Even the emergency exit sign was out, which worried me more than I would have liked to admit. Moving slowly, I advanced.
Somewhere between ten seconds and ten hours later, I found the banister. Leaning on it like a drunk with his new best friend, I called up the stairs. “Hello? Miss Moore? Could I get a flashlight or something down here?”
I got silence back, silence and a sense of deepening gloom. “Ah, hell,” I told the darkness, and I felt for the first step with my foot.
I couldn’t find it.
I tried again, more frantic. Nothing was there. It was as if the banister led up into nothingness, resting on thin air.
But that was impossible. It had to be resting on something, or at least that’s what the logical center of my mind told me.
Of course, it was also working overtime to remind me that the stairs had been there a minute ago, before the lights had gone out.
“Don’t panic,” I breathed. “You’ll be fine. There’s nothing to worry about.” I took a deep breath, held it, let it out. “The stairs are there. You just missed them, that’s all. Now let’s try again.”
Slowly, I dropped down to my knees, sliding my left hand down the banister post. It went all the way down the bottom, and I nearly let out a sob when my fingers found the junction between metal and carpet. Steeling myself, I slid my hand to the right, tracing the bottom of the post in hopes of crossing the boundary to that first stair.

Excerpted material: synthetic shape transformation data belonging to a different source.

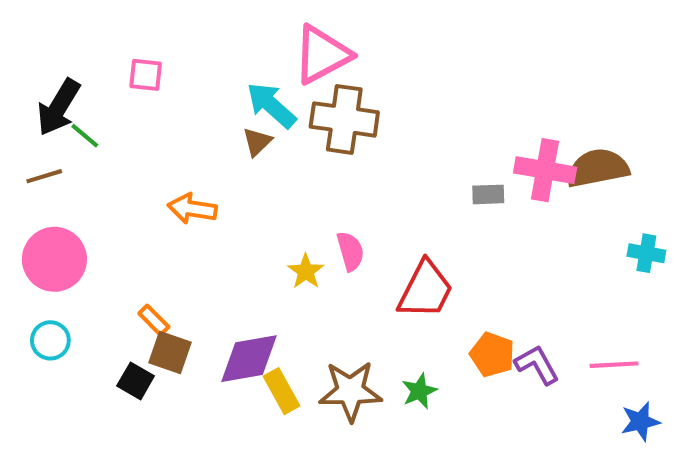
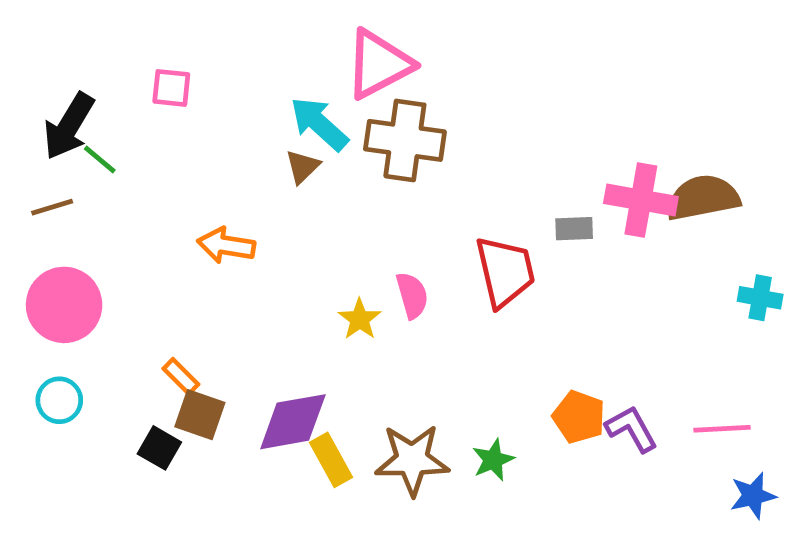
red trapezoid: (425, 290) -> (505, 272), moved, turned -40

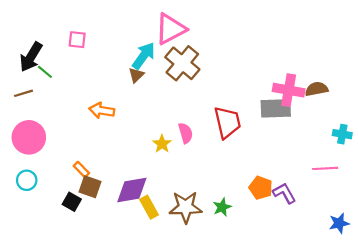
cyan arrow: (319, 124) -> (144, 56), turned 84
brown cross: (405, 140) -> (182, 63), turned 32
brown semicircle: (703, 198) -> (317, 89), size x0.7
gray rectangle: (574, 229) -> (276, 108), moved, size x1.8
pink line: (722, 429) -> (325, 168), moved

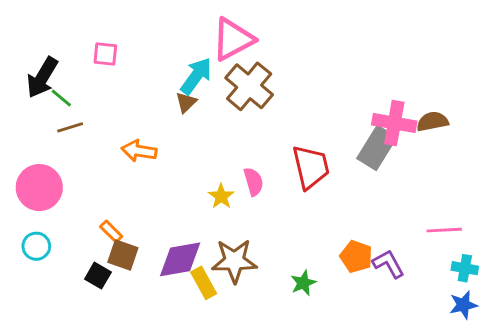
brown line: (23, 93) -> (70, 127), moved
gray rectangle: (276, 108) -> (377, 148), turned -56
cyan cross: (342, 134) -> (465, 268), moved
brown star: (186, 207) -> (234, 261), moved

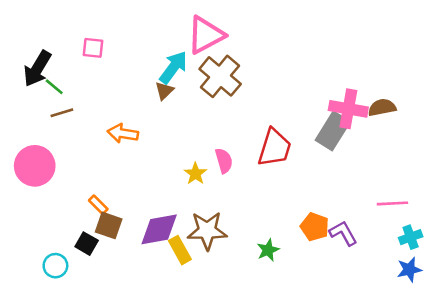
red trapezoid: (311, 167) -> (274, 148), turned 30
cyan circle: (36, 246) -> (55, 266), moved
cyan cross: (465, 268) -> (411, 237), turned -30

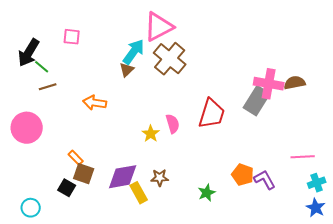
brown star: (207, 231) -> (160, 178), size x0.6
cyan circle: (55, 266) -> (31, 208), moved
blue star: (409, 270) -> (316, 208), turned -30

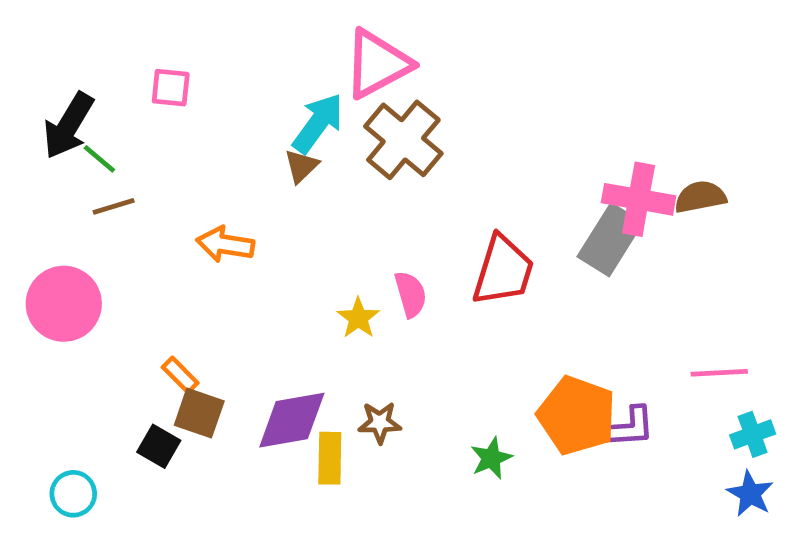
orange pentagon: (243, 175) -> (577, 415), size x1.5
purple L-shape: (265, 180) -> (629, 427), turned 115
yellow rectangle: (139, 193) -> (330, 458), turned 30

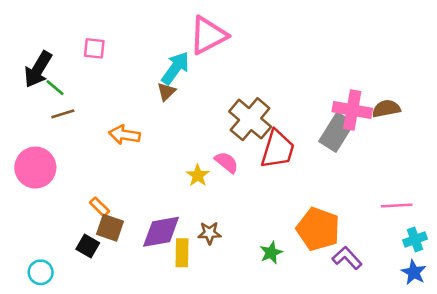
brown cross: (403, 140) -> (250, 119), moved
pink semicircle: (411, 294) -> (227, 162), turned -35
purple L-shape: (629, 427) -> (347, 258), moved, turned -128

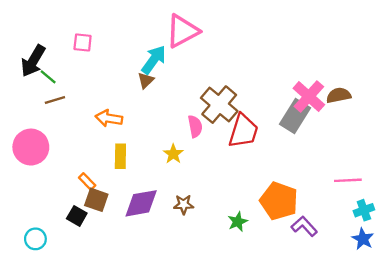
pink cross: (352, 110) -> (309, 96), turned 32
pink semicircle: (227, 162) -> (195, 126), moved, turned 40
yellow rectangle: (182, 253) -> (120, 156), moved

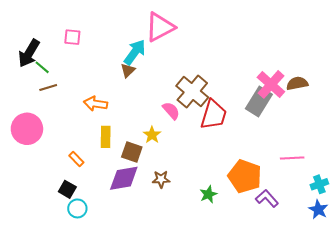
pink semicircle: (195, 126) -> (171, 111), turned -30
pink line: (348, 180) -> (292, 158), moved
brown square: (96, 200) -> (132, 152), moved
cyan circle: (35, 239) -> (77, 208), moved

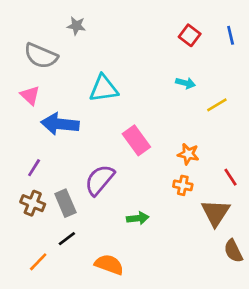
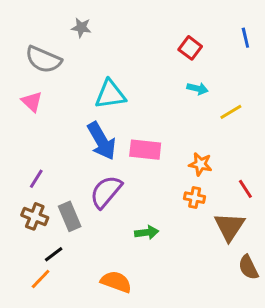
red square: (190, 35) -> (190, 48), moved
blue arrow: (60, 124) -> (102, 141), moved, turned -126
pink rectangle: (136, 140) -> (145, 150), turned -48
black line: (67, 239) -> (54, 254), moved

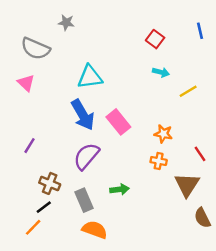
pink rectangle: (145, 150) -> (118, 122), turned 45
brown cross: (35, 216) -> (50, 183), moved
gray rectangle: (70, 216) -> (84, 200), moved

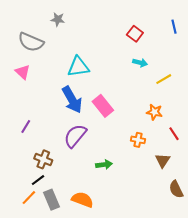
orange star: (163, 134) -> (154, 112), moved
brown triangle: (187, 185) -> (163, 160), size x0.7
gray rectangle: (84, 200) -> (51, 200), moved

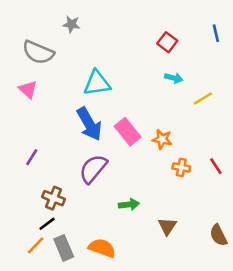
orange star: (154, 112) -> (162, 139), moved
orange cross: (138, 140) -> (181, 167), moved
brown triangle: (163, 160) -> (167, 226), moved

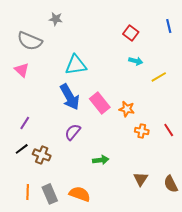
purple semicircle: (93, 169) -> (73, 132), size x0.7
black line: (47, 224) -> (22, 149), moved
brown triangle: (167, 226) -> (141, 179), moved
orange line: (36, 245) -> (28, 192), turned -42

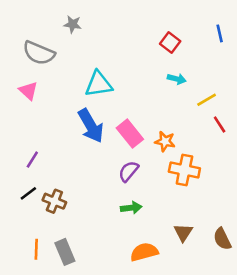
red line: (169, 130) -> (220, 124), moved
orange cross: (142, 131) -> (184, 170), size x1.6
purple semicircle: (73, 132) -> (129, 171), moved
orange semicircle: (80, 194) -> (144, 252), moved, turned -35

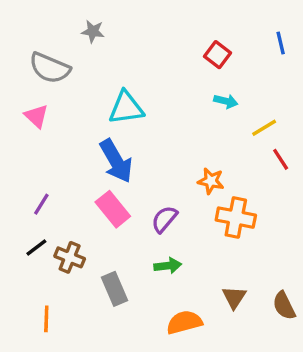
pink rectangle: (130, 134) -> (113, 209), moved
gray rectangle: (65, 252) -> (114, 289), moved

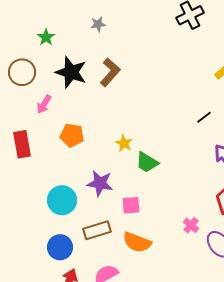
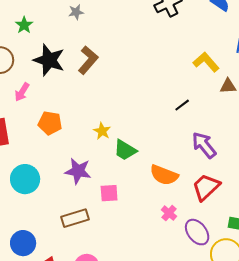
cyan circle: (62, 200) -> (25, 179), moved
orange semicircle: (137, 242) -> (164, 175), moved
blue circle: (60, 247) -> (23, 243), moved

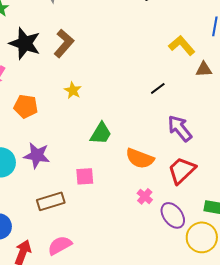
yellow star: (102, 131) -> (73, 90), moved
green trapezoid: (125, 150) -> (101, 133), turned -90
purple star: (78, 171) -> (37, 155), moved

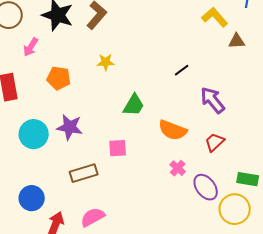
black line: (158, 88) -> (182, 70), moved
yellow star: (73, 90) -> (106, 62), turned -30
red trapezoid: (182, 170) -> (215, 142), size x0.7

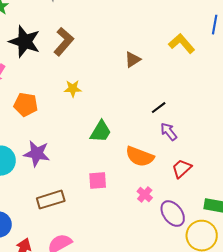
brown triangle: (237, 41) -> (133, 60), moved, turned -30
black line: (182, 70) -> (159, 108), moved
purple arrow: (213, 100) -> (169, 132), moved, size x0.7
pink square: (118, 148) -> (98, 181), moved

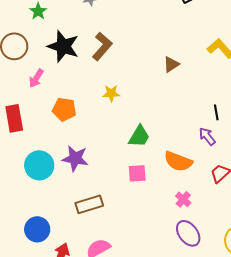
black line: (159, 108) -> (216, 112), moved, turned -63
pink square: (98, 181) -> (137, 173), moved
purple ellipse: (173, 214) -> (188, 233), moved

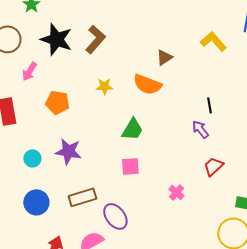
orange semicircle: (178, 161) -> (147, 84), moved
cyan circle: (39, 165) -> (32, 158), size x0.6
blue circle: (37, 229) -> (36, 202), moved
purple ellipse: (188, 233) -> (115, 216), moved

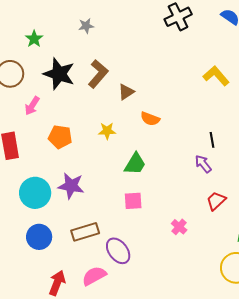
brown triangle: (164, 57) -> (126, 92), moved
orange semicircle: (147, 84) -> (150, 119), size x0.7
yellow star: (104, 86) -> (107, 131), moved
cyan circle: (32, 158) -> (35, 193), size x1.8

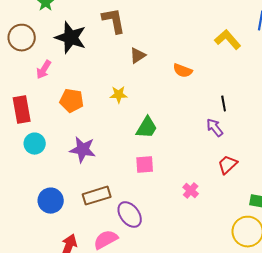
brown L-shape: (98, 74) -> (114, 21), moved, turned -52
orange semicircle: (150, 119) -> (183, 71), moved
cyan circle: (35, 193) -> (35, 144), moved, size x0.7

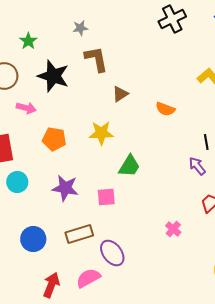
pink arrow: (44, 70) -> (26, 108), turned -108
yellow star: (119, 95) -> (101, 133), size x1.4
pink square: (145, 165) -> (106, 197), moved

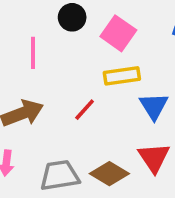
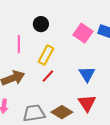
pink square: (118, 33) -> (83, 33), moved
yellow rectangle: (122, 76) -> (46, 55), moved, turned -54

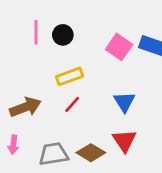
pink line: (19, 44) -> (36, 32), moved
yellow rectangle: (46, 55) -> (70, 76), turned 42

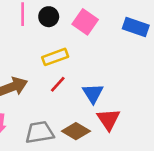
pink square: (119, 47) -> (85, 22), moved
blue triangle: (124, 102) -> (93, 93), moved

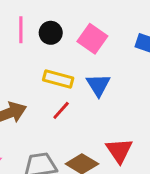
yellow rectangle: (55, 57) -> (58, 79), turned 35
blue triangle: (93, 93) -> (98, 85), moved

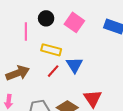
pink line: (21, 30) -> (26, 32), moved
blue triangle: (98, 85) -> (74, 65), moved

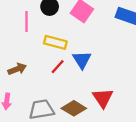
brown arrow: (18, 73) -> (17, 69), size x0.7

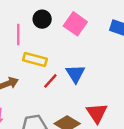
yellow rectangle: (55, 42) -> (35, 60), moved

It wasn’t there. The banister was just next to nothing. I pushed forward, and nothing stopped my hand. There was no way out of the basement.
I fell back, rolled, got myself onto hands and knees. The floor still felt solid enough, and I needed that. Full of fear, I crawled backward, away from where I thought the steps used to be. The basement was crowded, after all. I’d bump into a chair or a table or wall soon enough. I’d find something solid as an anchor.
Two steps back. Four. Six. My breath had a rasping edge to it now, like I’d been running hard.
Eight steps. Still nothing.
“Hello?” I called out. “Somebody? Anybody! Can you hear me?”